** Opening STORED DATA block **

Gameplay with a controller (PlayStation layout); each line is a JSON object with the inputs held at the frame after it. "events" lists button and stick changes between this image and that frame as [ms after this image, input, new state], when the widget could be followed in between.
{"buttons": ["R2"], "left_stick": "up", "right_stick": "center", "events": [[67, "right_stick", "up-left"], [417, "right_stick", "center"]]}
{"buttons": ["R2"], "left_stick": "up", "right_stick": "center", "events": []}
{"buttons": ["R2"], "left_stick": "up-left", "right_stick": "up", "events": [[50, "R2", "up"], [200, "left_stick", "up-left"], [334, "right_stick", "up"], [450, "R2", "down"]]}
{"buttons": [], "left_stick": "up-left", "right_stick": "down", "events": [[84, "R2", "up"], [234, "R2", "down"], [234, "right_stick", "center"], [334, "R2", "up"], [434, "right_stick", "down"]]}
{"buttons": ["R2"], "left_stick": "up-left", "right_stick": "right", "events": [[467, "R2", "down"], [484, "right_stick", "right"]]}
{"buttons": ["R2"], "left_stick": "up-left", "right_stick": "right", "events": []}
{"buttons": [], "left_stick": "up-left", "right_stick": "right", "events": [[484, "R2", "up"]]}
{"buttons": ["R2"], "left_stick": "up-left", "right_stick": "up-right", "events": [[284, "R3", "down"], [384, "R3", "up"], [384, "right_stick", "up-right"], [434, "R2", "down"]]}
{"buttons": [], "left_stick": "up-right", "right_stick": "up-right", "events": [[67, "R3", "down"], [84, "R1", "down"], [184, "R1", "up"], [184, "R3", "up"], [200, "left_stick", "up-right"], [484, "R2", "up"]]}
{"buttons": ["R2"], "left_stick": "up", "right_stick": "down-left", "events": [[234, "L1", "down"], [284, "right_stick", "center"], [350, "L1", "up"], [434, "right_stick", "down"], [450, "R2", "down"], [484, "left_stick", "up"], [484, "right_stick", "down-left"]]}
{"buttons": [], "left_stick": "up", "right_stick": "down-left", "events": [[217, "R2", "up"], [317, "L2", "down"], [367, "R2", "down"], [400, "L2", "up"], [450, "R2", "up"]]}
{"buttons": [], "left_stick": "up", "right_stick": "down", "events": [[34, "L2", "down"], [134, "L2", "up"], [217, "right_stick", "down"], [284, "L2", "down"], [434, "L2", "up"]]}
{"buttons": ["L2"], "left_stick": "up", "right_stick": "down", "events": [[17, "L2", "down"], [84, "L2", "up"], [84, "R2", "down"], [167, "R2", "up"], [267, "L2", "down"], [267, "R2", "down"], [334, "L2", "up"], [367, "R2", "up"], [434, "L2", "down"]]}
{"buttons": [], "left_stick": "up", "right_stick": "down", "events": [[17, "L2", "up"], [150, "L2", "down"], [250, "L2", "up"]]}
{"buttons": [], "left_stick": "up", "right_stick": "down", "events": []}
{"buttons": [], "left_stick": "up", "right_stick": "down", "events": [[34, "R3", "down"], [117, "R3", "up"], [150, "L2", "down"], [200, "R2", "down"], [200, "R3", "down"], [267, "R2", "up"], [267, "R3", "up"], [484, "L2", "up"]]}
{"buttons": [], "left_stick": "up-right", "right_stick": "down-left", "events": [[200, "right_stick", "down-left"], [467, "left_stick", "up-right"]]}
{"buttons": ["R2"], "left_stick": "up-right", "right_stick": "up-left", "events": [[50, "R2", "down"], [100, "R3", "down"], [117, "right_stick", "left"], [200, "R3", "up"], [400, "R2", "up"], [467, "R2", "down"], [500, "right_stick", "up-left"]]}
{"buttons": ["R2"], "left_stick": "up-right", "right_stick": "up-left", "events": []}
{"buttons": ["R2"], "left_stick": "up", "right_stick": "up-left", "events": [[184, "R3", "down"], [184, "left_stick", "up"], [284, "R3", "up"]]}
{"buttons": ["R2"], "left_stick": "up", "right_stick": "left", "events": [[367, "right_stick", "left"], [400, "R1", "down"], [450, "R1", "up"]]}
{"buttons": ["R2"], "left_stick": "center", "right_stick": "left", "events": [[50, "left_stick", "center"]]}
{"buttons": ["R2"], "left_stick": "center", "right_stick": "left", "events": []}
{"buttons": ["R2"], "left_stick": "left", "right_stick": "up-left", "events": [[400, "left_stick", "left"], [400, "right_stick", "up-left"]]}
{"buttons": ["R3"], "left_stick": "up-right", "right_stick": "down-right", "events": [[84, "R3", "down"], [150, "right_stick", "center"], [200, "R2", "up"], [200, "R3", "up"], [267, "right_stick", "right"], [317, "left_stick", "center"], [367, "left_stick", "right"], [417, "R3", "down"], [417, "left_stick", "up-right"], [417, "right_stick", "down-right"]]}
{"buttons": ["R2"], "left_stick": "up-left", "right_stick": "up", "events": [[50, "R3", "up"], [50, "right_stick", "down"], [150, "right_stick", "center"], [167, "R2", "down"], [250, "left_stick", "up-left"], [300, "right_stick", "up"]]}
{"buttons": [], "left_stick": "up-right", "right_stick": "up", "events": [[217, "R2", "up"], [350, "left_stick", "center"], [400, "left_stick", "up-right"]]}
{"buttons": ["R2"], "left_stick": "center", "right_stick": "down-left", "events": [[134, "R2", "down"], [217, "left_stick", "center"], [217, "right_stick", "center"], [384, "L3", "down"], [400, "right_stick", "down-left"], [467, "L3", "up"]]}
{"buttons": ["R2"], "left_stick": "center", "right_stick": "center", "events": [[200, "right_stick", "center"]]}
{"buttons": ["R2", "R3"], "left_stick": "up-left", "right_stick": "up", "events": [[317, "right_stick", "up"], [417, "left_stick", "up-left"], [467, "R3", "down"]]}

** Closing STORED DATA block **

THE TASK: What you return must match the records above exactly, line for line.

WRITTEN ANSWER:
Gameplay with a controller (PlayStation layout); each line is a JSON object with the inputs held at the frame after it. "events" lists button and stick changes between this image and that frame as [ms after this image, input, new state], when the widget could be followed in between.
{"buttons": ["R2"], "left_stick": "up", "right_stick": "center", "events": [[67, "right_stick", "up-left"], [417, "right_stick", "center"]]}
{"buttons": ["R2"], "left_stick": "up", "right_stick": "center", "events": []}
{"buttons": ["R2"], "left_stick": "up-left", "right_stick": "up", "events": [[50, "R2", "up"], [200, "left_stick", "up-left"], [334, "right_stick", "up"], [450, "R2", "down"]]}
{"buttons": [], "left_stick": "up-left", "right_stick": "down", "events": [[84, "R2", "up"], [234, "R2", "down"], [234, "right_stick", "center"], [334, "R2", "up"], [434, "right_stick", "down"]]}
{"buttons": ["R2"], "left_stick": "up-left", "right_stick": "right", "events": [[467, "R2", "down"], [484, "right_stick", "right"]]}
{"buttons": ["R2"], "left_stick": "up-left", "right_stick": "right", "events": []}
{"buttons": [], "left_stick": "up-left", "right_stick": "right", "events": [[484, "R2", "up"]]}
{"buttons": ["R2"], "left_stick": "up-left", "right_stick": "up-right", "events": [[284, "R3", "down"], [384, "R3", "up"], [384, "right_stick", "up-right"], [434, "R2", "down"]]}
{"buttons": [], "left_stick": "up-right", "right_stick": "up-right", "events": [[67, "R3", "down"], [84, "R1", "down"], [184, "R1", "up"], [184, "R3", "up"], [200, "left_stick", "up-right"], [484, "R2", "up"]]}
{"buttons": ["R2"], "left_stick": "up", "right_stick": "down-left", "events": [[234, "L1", "down"], [284, "right_stick", "center"], [350, "L1", "up"], [434, "right_stick", "down"], [450, "R2", "down"], [484, "left_stick", "up"], [484, "right_stick", "down-left"]]}
{"buttons": [], "left_stick": "up", "right_stick": "down-left", "events": [[217, "R2", "up"], [317, "L2", "down"], [367, "R2", "down"], [400, "L2", "up"], [450, "R2", "up"]]}
{"buttons": [], "left_stick": "up", "right_stick": "down", "events": [[34, "L2", "down"], [134, "L2", "up"], [217, "right_stick", "down"], [284, "L2", "down"], [434, "L2", "up"]]}
{"buttons": ["L2"], "left_stick": "up", "right_stick": "down", "events": [[17, "L2", "down"], [84, "L2", "up"], [84, "R2", "down"], [167, "R2", "up"], [267, "L2", "down"], [267, "R2", "down"], [334, "L2", "up"], [367, "R2", "up"], [434, "L2", "down"]]}
{"buttons": [], "left_stick": "up", "right_stick": "down", "events": [[17, "L2", "up"], [150, "L2", "down"], [250, "L2", "up"]]}
{"buttons": [], "left_stick": "up", "right_stick": "down", "events": []}
{"buttons": [], "left_stick": "up", "right_stick": "down", "events": [[34, "R3", "down"], [117, "R3", "up"], [150, "L2", "down"], [200, "R2", "down"], [200, "R3", "down"], [267, "R2", "up"], [267, "R3", "up"], [484, "L2", "up"]]}
{"buttons": [], "left_stick": "up-right", "right_stick": "down-left", "events": [[200, "right_stick", "down-left"], [467, "left_stick", "up-right"]]}
{"buttons": ["R2"], "left_stick": "up-right", "right_stick": "up-left", "events": [[50, "R2", "down"], [100, "R3", "down"], [117, "right_stick", "left"], [200, "R3", "up"], [400, "R2", "up"], [467, "R2", "down"], [500, "right_stick", "up-left"]]}
{"buttons": ["R2"], "left_stick": "up-right", "right_stick": "up-left", "events": []}
{"buttons": ["R2"], "left_stick": "up", "right_stick": "up-left", "events": [[184, "R3", "down"], [184, "left_stick", "up"], [284, "R3", "up"]]}
{"buttons": ["R2"], "left_stick": "up", "right_stick": "left", "events": [[367, "right_stick", "left"], [400, "R1", "down"], [450, "R1", "up"]]}
{"buttons": ["R2"], "left_stick": "center", "right_stick": "left", "events": [[50, "left_stick", "center"]]}
{"buttons": ["R2"], "left_stick": "center", "right_stick": "left", "events": []}
{"buttons": ["R2"], "left_stick": "left", "right_stick": "up-left", "events": [[400, "left_stick", "left"], [400, "right_stick", "up-left"]]}
{"buttons": ["R3"], "left_stick": "up-right", "right_stick": "down-right", "events": [[84, "R3", "down"], [150, "right_stick", "center"], [200, "R2", "up"], [200, "R3", "up"], [267, "right_stick", "right"], [317, "left_stick", "center"], [367, "left_stick", "right"], [417, "R3", "down"], [417, "left_stick", "up-right"], [417, "right_stick", "down-right"]]}
{"buttons": ["R2"], "left_stick": "up-left", "right_stick": "up", "events": [[50, "R3", "up"], [50, "right_stick", "down"], [150, "right_stick", "center"], [167, "R2", "down"], [250, "left_stick", "up-left"], [300, "right_stick", "up"]]}
{"buttons": [], "left_stick": "up-right", "right_stick": "up", "events": [[217, "R2", "up"], [350, "left_stick", "center"], [400, "left_stick", "up-right"]]}
{"buttons": ["R2"], "left_stick": "center", "right_stick": "down-left", "events": [[134, "R2", "down"], [217, "left_stick", "center"], [217, "right_stick", "center"], [384, "L3", "down"], [400, "right_stick", "down-left"], [467, "L3", "up"]]}
{"buttons": ["R2"], "left_stick": "center", "right_stick": "center", "events": [[200, "right_stick", "center"]]}
{"buttons": ["R2", "R3"], "left_stick": "up-left", "right_stick": "up", "events": [[317, "right_stick", "up"], [417, "left_stick", "up-left"], [467, "R3", "down"]]}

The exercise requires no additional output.